This spectacularly sited Nabataean temple and pilgrimage centre lies some 100km north of Petra, crowning a conical hill that rises in the heart of Wadi al-El-Hasa. No village is associated with the site, which was excavated by an American team in 1936-37.
The first small Nabataean altar, almost cubic in shape, was built here in the late 1st century BC on what may have been an Edomite high place. Among its ruins the excavators found charred remains of the wheat and small animals that pilgrims had sacrificed to their gods 2,000 years before.

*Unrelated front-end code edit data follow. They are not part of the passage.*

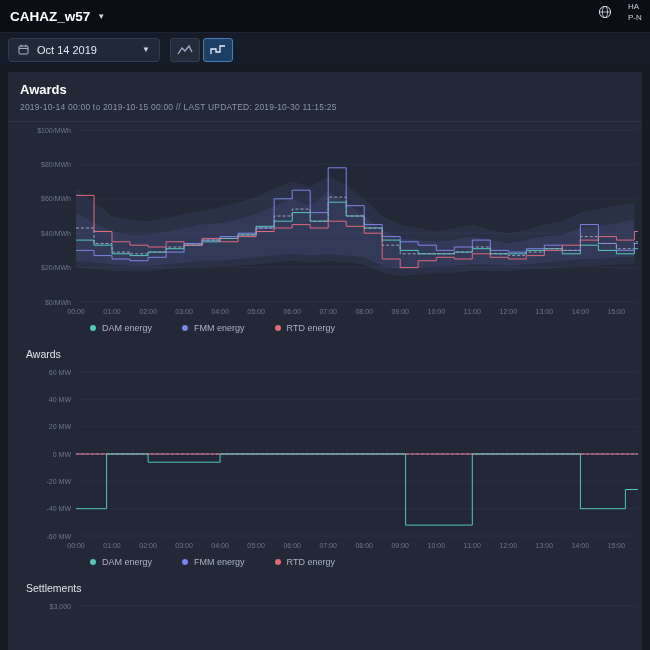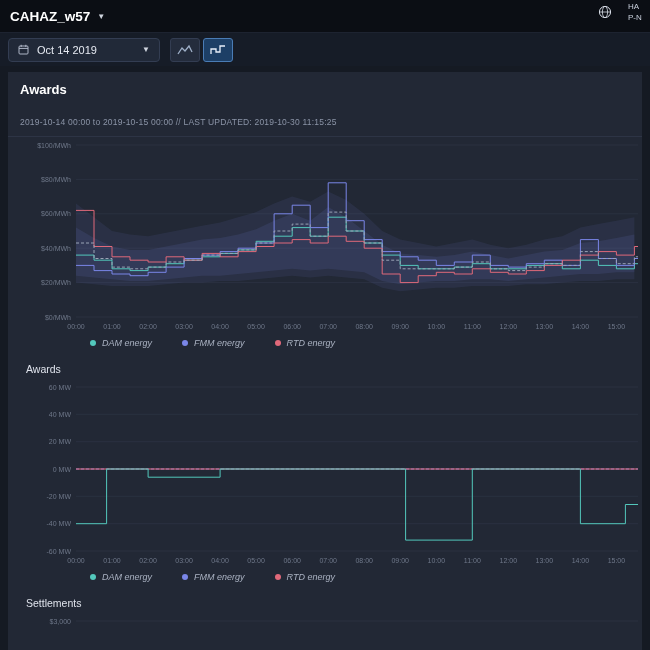--- a/index.html
+++ b/index.html
@@ -14,28 +14,28 @@
 
   .toolbar { height:34px; background:#161c27; border-top:1px solid #1d2330; display:flex; align-items:center; padding:0 8px; gap:10px; }
   .datepicker { display:flex; align-items:center; gap:8px; background:#212938; border:1px solid #333d52; border-radius:4px; height:24px; padding:0 9px; width:152px; font-size:11px; color:#e6eaf2; cursor:pointer; }
   .datepicker .caret { margin-left:auto; }
   .btn-group { display:flex; gap:3px; }
   .icon-btn { width:30px; height:24px; background:#242c3c; border:1px solid #333d52; border-radius:3px; display:flex; align-items:center; justify-content:center; color:#9fb0c8; cursor:pointer; }
   .icon-btn.active { background:#1d3f66; border-color:#4a7cb5; color:#e8f0fa; }
 
   .panel { margin:6px 8px 0 8px; background:#222835; height:582px; padding:10px 0 0 12px; }
   .results-title { font-size:13px; font-weight:bold; color:#ffffff; }
-  .subtitle { font-size:8.5px; color:#8b94a7; margin-top:20px; letter-spacing:.2px; }
+  .subtitle { font-size:8.5px; color:#8b94a7; margin-top:5px; letter-spacing:.2px; }
   .divider { border-top:1px solid #2d3445; margin:9px 0 0 -12px; }
   .section-label { font-size:10.5px; color:#dfe3ec; margin:12px 0 4px 6px; }
 
   svg.chart { display:block; }
   svg text { font-family:"Liberation Sans",sans-serif; }
 
-  .legend { display:flex; gap:30px; align-items:center; height:16px; padding-left:70px; margin:2px 0 2px 0;font-style:italic; }
+  .legend { display:flex; gap:30px; align-items:center; height:16px; padding-left:70px; margin:2px 0 2px 0; }
   .legend-item { display:flex; align-items:center; gap:6px; font-size:9px; color:#aab2c2; cursor:pointer; }
   .legend-item .dot { width:6px; height:6px; border-radius:50%; display:inline-block; }
 </style>
 </head>
 <body>
 
 <header class="topbar">
   <div class="app-title">
     <span>CAHAZ_w57</span>
     <span class="caret">▼</span>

About 100 years later, the sanctuary was expanded to occupy the entire mountain top. A paved sacred precinct, colonnaded on two sides and with four halls (triclinia) for ritual feasts, surrounded the larger altar that now enclosed the earlier one. Inside were enthroned statues of the deities to whom the temple was dedicated:
The Edomite Qos and Syrian Atargatis. A more spectacular carving of Atargatis crowned the entrance, leaves growing on her face and neck and with an eagle above her head, an attribute of Qos. This and other carvings suggest a cycle of worship based on the agricultural calendar.
In the 2nd century the temple was again expanded, and more statues were added, in particular of Atargatis, some with sheaves of grain or a dolphin on her head. The site continued to function as a pilgrimage centre until the late 3rd or mid-4th century AD.